The mechanism introduced today, in addition to the Disposable VMs mechanism introduced earlier, represents a trend in Qubes development of “stepping down” into AppVMs in order to also make the VMs themselves somehow more secure (in addition to the isolation between the VMs).
Originally Qubes aimed at containers isolation only. This included protecting the system TCB where techniques such as deprivileged networking stacks (and optionally also deprivileged USB stacks) have been deployed, as well as custom GUI virtualization, and generally somehow “hardened” Xen configuration. This also included protecting the VMs from each other, where techniques such as secure clipboard, secure file copy and generally secure qrexec infrastructure have been introduced, as well as trusted GUI subsystem with explicit domain decorations.

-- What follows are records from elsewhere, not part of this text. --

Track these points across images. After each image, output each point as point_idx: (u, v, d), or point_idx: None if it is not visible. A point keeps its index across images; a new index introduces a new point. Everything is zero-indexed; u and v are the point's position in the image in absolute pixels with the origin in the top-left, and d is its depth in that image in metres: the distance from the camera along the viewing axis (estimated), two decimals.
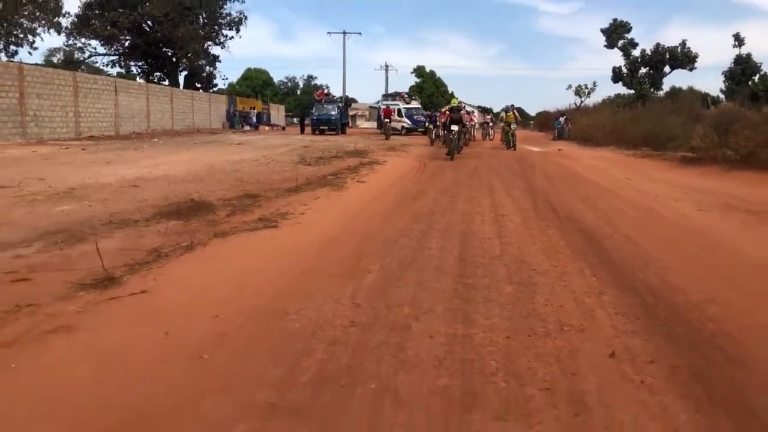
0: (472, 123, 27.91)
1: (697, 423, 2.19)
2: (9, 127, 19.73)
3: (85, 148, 16.62)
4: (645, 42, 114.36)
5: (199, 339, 2.88)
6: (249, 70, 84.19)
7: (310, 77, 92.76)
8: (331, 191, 8.51)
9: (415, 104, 40.98)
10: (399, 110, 37.55)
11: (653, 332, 3.12)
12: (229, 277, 3.98)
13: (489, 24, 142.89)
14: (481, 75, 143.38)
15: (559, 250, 5.10)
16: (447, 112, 19.16)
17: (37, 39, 29.61)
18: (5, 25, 27.35)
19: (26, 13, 28.56)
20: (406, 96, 42.12)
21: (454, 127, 17.12)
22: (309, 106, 49.06)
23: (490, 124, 33.38)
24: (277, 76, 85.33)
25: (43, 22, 29.02)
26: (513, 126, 22.84)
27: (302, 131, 35.38)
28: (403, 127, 36.67)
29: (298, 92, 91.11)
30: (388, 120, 29.01)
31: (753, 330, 3.15)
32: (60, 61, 40.28)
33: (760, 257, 4.90)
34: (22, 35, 28.02)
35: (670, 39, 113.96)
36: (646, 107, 28.11)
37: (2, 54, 28.03)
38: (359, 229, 5.99)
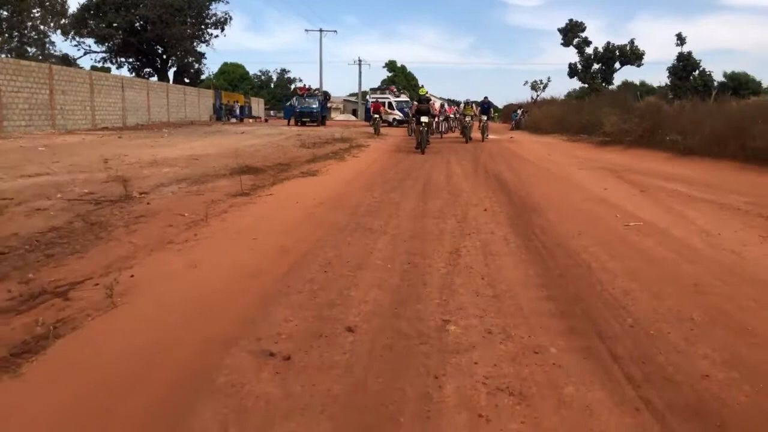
0: (443, 115, 27.71)
1: (511, 224, 6.16)
2: (42, 119, 23.10)
3: (120, 136, 20.19)
4: (607, 35, 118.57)
5: (309, 206, 6.77)
6: (226, 64, 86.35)
7: (284, 71, 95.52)
8: (338, 161, 12.42)
9: (404, 97, 44.30)
10: (390, 103, 41.25)
11: (508, 205, 7.12)
12: (306, 191, 7.88)
13: (460, 17, 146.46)
14: (452, 68, 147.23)
15: (479, 185, 9.10)
16: (416, 103, 18.42)
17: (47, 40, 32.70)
18: (20, 28, 30.42)
19: (38, 15, 31.65)
20: (395, 89, 45.57)
21: (424, 119, 16.29)
22: (284, 99, 52.68)
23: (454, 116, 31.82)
24: (251, 69, 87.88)
25: (51, 24, 32.11)
26: (468, 119, 22.35)
27: (289, 123, 38.74)
28: (394, 119, 40.32)
29: (272, 86, 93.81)
30: (377, 115, 27.38)
31: (553, 206, 7.15)
32: (57, 59, 43.02)
33: (582, 183, 8.97)
34: (35, 36, 31.08)
35: (636, 32, 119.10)
36: (587, 100, 32.26)
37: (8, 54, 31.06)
38: (364, 176, 9.95)
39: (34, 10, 32.37)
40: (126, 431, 2.03)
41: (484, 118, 23.50)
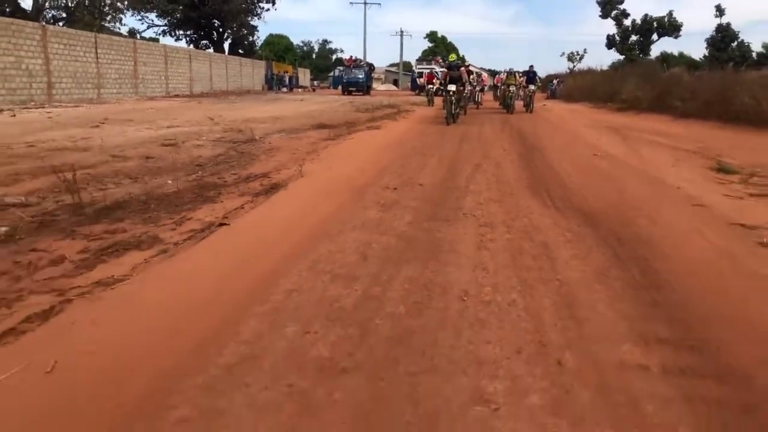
0: (480, 85, 26.88)
1: (519, 156, 9.11)
2: (128, 87, 26.67)
3: (200, 102, 23.60)
4: (651, 2, 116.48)
5: (381, 145, 9.85)
6: (271, 35, 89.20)
7: (325, 41, 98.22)
8: (392, 120, 15.45)
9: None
10: (435, 73, 43.50)
11: (522, 147, 10.06)
12: (375, 137, 10.95)
13: None
14: (494, 38, 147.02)
15: (505, 137, 12.01)
16: (445, 71, 17.06)
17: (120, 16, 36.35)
18: (100, 5, 34.06)
19: None
20: (440, 60, 47.46)
21: (451, 87, 15.21)
22: (334, 70, 55.61)
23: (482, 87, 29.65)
24: (294, 40, 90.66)
25: (126, 2, 35.69)
26: (512, 89, 21.98)
27: (343, 92, 41.32)
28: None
29: (314, 56, 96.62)
30: (431, 85, 26.16)
31: (553, 148, 10.04)
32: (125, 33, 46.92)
33: (583, 135, 11.79)
34: (113, 12, 34.73)
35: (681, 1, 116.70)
36: (618, 71, 34.29)
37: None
38: (416, 130, 12.94)
39: None
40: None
41: (532, 87, 21.81)
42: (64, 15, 34.29)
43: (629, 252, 3.81)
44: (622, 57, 57.18)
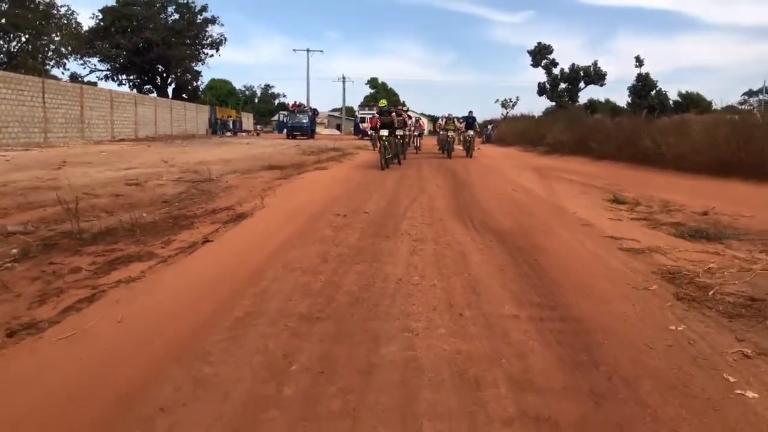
0: (418, 129, 27.17)
1: (451, 191, 10.42)
2: (75, 131, 27.07)
3: (149, 146, 24.28)
4: (586, 52, 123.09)
5: (329, 182, 10.99)
6: (213, 80, 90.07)
7: (268, 86, 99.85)
8: (337, 162, 16.70)
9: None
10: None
11: (453, 185, 11.39)
12: (323, 176, 12.09)
13: (441, 33, 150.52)
14: (433, 84, 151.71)
15: (440, 177, 13.39)
16: (376, 115, 17.02)
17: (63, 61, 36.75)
18: (44, 50, 34.47)
19: (56, 39, 35.67)
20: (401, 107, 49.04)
21: (383, 132, 15.23)
22: (279, 115, 57.01)
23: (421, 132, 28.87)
24: (236, 84, 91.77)
25: (69, 48, 36.17)
26: (450, 134, 22.00)
27: (288, 136, 42.48)
28: None
29: (256, 101, 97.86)
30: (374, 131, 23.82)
31: (480, 185, 11.43)
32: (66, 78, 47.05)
33: (508, 175, 13.29)
34: (57, 57, 35.14)
35: (618, 49, 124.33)
36: (547, 118, 36.89)
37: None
38: (360, 169, 14.17)
39: (53, 34, 36.32)
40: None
41: (470, 132, 22.49)
42: (5, 59, 34.45)
43: (524, 256, 5.05)
44: (552, 103, 60.82)
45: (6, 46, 34.51)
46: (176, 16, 48.61)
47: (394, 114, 16.52)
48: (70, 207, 5.97)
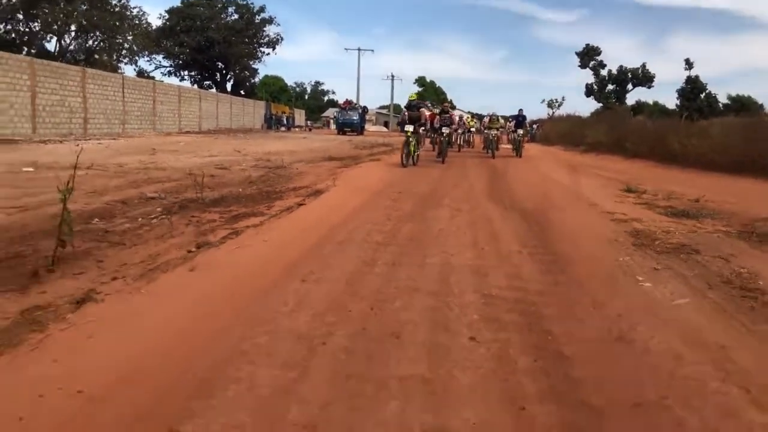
0: (459, 128, 25.17)
1: (489, 182, 12.13)
2: (148, 123, 29.70)
3: (217, 138, 26.66)
4: (645, 52, 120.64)
5: (384, 169, 12.82)
6: (267, 76, 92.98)
7: (318, 83, 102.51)
8: (387, 156, 18.51)
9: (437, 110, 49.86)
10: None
11: (492, 177, 13.07)
12: (378, 165, 13.94)
13: (492, 31, 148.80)
14: (481, 82, 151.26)
15: (481, 170, 15.06)
16: (405, 111, 16.06)
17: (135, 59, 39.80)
18: (117, 48, 37.50)
19: (129, 38, 38.64)
20: (428, 104, 50.89)
21: (409, 128, 14.62)
22: (318, 110, 59.44)
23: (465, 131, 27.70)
24: (287, 80, 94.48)
25: (142, 46, 39.13)
26: (493, 133, 21.44)
27: (338, 132, 45.00)
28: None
29: (306, 97, 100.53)
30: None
31: (516, 178, 13.08)
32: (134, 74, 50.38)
33: (542, 169, 14.85)
34: (129, 55, 38.18)
35: (671, 49, 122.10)
36: (585, 118, 37.93)
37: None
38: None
39: (127, 34, 39.30)
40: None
41: (520, 131, 21.75)
42: (83, 57, 37.51)
43: (536, 222, 6.77)
44: (600, 105, 61.23)
45: (84, 44, 37.59)
46: (236, 16, 51.39)
47: (423, 110, 16.40)
48: (197, 180, 7.95)
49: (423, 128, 16.46)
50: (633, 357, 2.85)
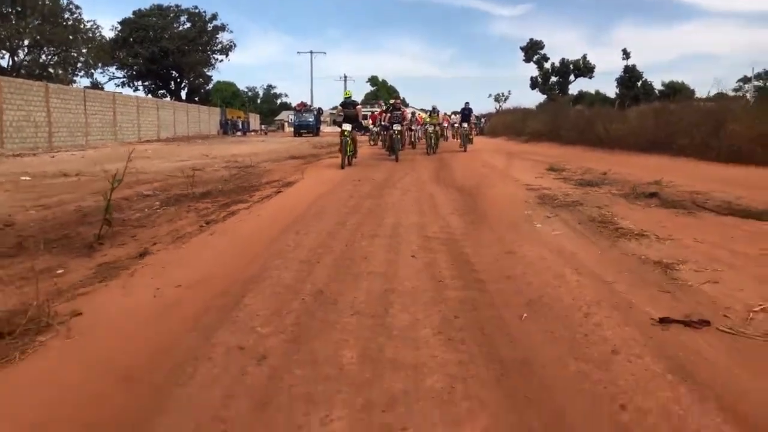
0: (411, 124, 24.83)
1: (434, 173, 13.86)
2: (109, 134, 30.56)
3: (179, 145, 27.77)
4: (590, 43, 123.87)
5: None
6: (219, 82, 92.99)
7: (270, 86, 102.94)
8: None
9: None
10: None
11: (437, 165, 14.80)
12: (336, 162, 15.53)
13: (441, 29, 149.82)
14: (433, 80, 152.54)
15: (427, 162, 16.78)
16: (339, 107, 15.62)
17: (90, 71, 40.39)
18: (72, 62, 38.10)
19: (85, 50, 39.26)
20: (382, 103, 52.65)
21: (346, 126, 14.24)
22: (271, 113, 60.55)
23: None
24: (238, 85, 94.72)
25: (97, 58, 39.80)
26: (431, 128, 20.85)
27: (295, 134, 46.34)
28: None
29: (258, 101, 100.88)
30: (374, 126, 27.16)
31: (458, 166, 14.84)
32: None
33: (483, 158, 16.69)
34: (85, 68, 38.82)
35: (612, 40, 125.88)
36: (527, 110, 40.23)
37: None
38: (364, 159, 17.61)
39: (81, 47, 39.87)
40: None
41: (465, 125, 22.08)
42: (38, 72, 37.93)
43: (469, 196, 8.49)
44: (544, 96, 64.00)
45: (38, 59, 38.02)
46: (188, 24, 52.20)
47: (359, 107, 15.90)
48: (188, 177, 9.42)
49: (398, 126, 16.58)
50: (513, 259, 4.54)
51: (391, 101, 21.24)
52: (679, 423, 2.09)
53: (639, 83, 63.66)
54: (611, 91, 66.02)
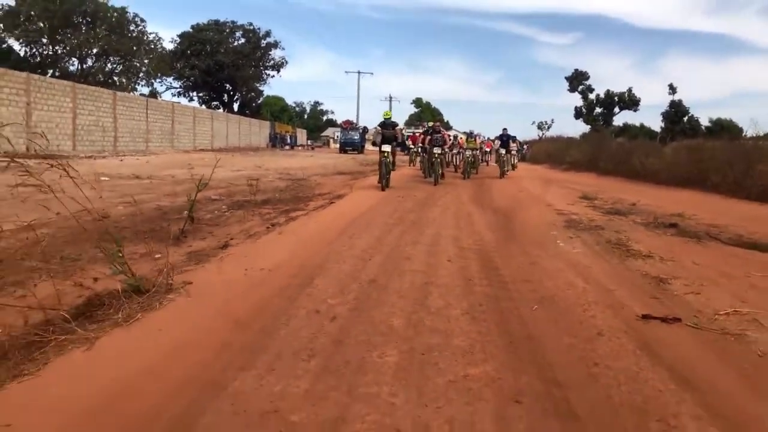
0: (453, 147, 23.66)
1: (473, 196, 14.72)
2: (167, 141, 32.34)
3: (233, 155, 29.25)
4: (639, 73, 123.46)
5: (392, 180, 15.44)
6: (268, 97, 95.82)
7: (317, 103, 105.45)
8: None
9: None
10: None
11: (476, 189, 15.66)
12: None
13: (488, 52, 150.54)
14: (477, 103, 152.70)
15: (467, 184, 17.65)
16: (378, 128, 15.13)
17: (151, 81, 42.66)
18: (134, 71, 40.39)
19: (147, 61, 41.54)
20: (425, 124, 53.87)
21: (386, 147, 14.09)
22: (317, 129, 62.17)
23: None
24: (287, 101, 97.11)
25: (157, 68, 42.03)
26: (469, 153, 20.98)
27: (340, 150, 47.82)
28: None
29: (305, 117, 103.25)
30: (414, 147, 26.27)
31: (497, 192, 15.67)
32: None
33: (522, 184, 17.47)
34: (146, 78, 41.08)
35: (659, 72, 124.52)
36: (569, 140, 40.75)
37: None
38: (405, 178, 18.57)
39: (144, 58, 42.21)
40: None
41: (503, 151, 21.84)
42: (102, 79, 40.29)
43: (504, 217, 9.33)
44: (588, 127, 64.11)
45: (104, 67, 40.44)
46: (243, 40, 54.48)
47: (397, 129, 15.68)
48: (249, 186, 10.51)
49: (438, 149, 16.59)
50: (534, 268, 5.40)
51: (431, 123, 21.73)
52: (636, 376, 2.94)
53: (685, 119, 63.30)
54: (656, 124, 65.76)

But now, Qubes is stepping down into the AppVMs in order to make the VMs themselves also less prone to compromise. We surely will be working on more such mechanisms in the future. We still are only at the beginning of the quest to create a Reasonably Secure Desktop OS!
PS. The presenetd converter will be part of the Qubes R2 Beta 2, that is expected to be released... in the comming days. Experienced users of Qubes R1 and R2 Beta 1 can install the converter immediately by building the rpms from the git repo.
PS. WTF is happening with the Blogger web interface? Seriously, I don't remember being so frustrated using any software in the recent years that I am right now, when editing this post (as well as the last several ones). It sometimes honours the line breaks, sometimes do not, sometimes inserts a couple of new lines, sometime removes them, sometime mysterious spaces appear at the end of lines, sometime those cannot be removed... It doesn't allow to paste pre-formatted code-listing (at least I couldn't figure out how to make it honour tabs). And yes, I'm using the "Compose mode", because when I try to switch to the HTML mode, not only I'm overwhelmed with tons of HTML markups, nobody knows what for, but also when I switch back to the Compose mode, my article tends to get even more fucked up! Really, a shame. I wish I could go away to some other blogging service, but I'm afraid that converting all my posts would be even a bigger PITA... Sigh.